_TASK OBJECTIVE_
Pictures aside, the data must be reproduced exactly.

[Page images and extracted text]

________________

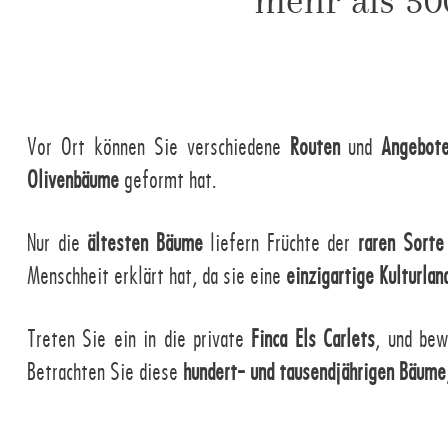
mehr als 50
Vor Ort können Sie verschiedene
Routen
und
Angebot
Olivenbäume
geformt hat.
Nur die
ältesten Bäume
liefern Früchte der
raren Sorte
Menschheit erklärt hat, da sie eine
einzigartige Kulturlan
Treten Sie ein in die private
Finca Els Carlets
, und be
Betrachten Sie diese
hundert- und tausendjährigen Bäume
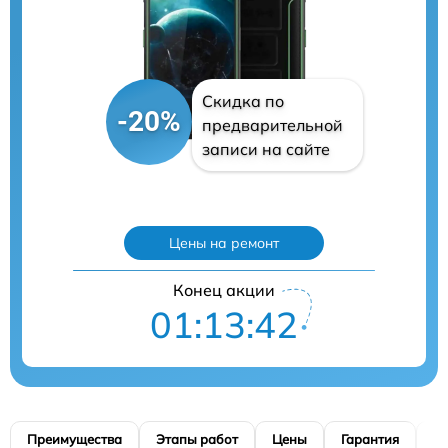
Скидка по
-20%
предварительной
записи на сайте
Цены на ремонт
Конец акции
01:13:41
Преимущества
Этапы работ
Цены
Гарантия
М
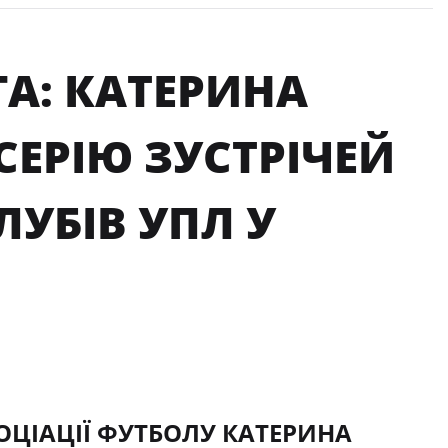
ГА: КАТЕРИНА
ЕРІЮ ЗУСТРІЧЕЙ
УБІВ УПЛ У
СОЦІАЦІЇ ФУТБОЛУ КАТЕРИНА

________________

_SOLUTION_
mehr als 50
Vor Ort können Sie verschiedene
Routen
und
Angebot
Olivenbäume
geformt hat.
Nur die
ältesten Bäume
liefern Früchte der
raren Sorte
Menschheit erklärt hat, da sie eine
einzigartige Kulturlan
Treten Sie ein in die private
Finca Els Carlets
, und be
Betrachten Sie diese
hundert- und tausendjährigen Bäume
Скидка по
-20%
предварительной
записи на сайте
Цены на ремонт
Конец акции
01:13:41
Преимущества
Этапы работ
Цены
Гарантия
М
ГА: КАТЕРИНА
ЕРІЮ ЗУСТРІЧЕЙ
УБІВ УПЛ У
СОЦІАЦІЇ ФУТБОЛУ КАТЕРИНА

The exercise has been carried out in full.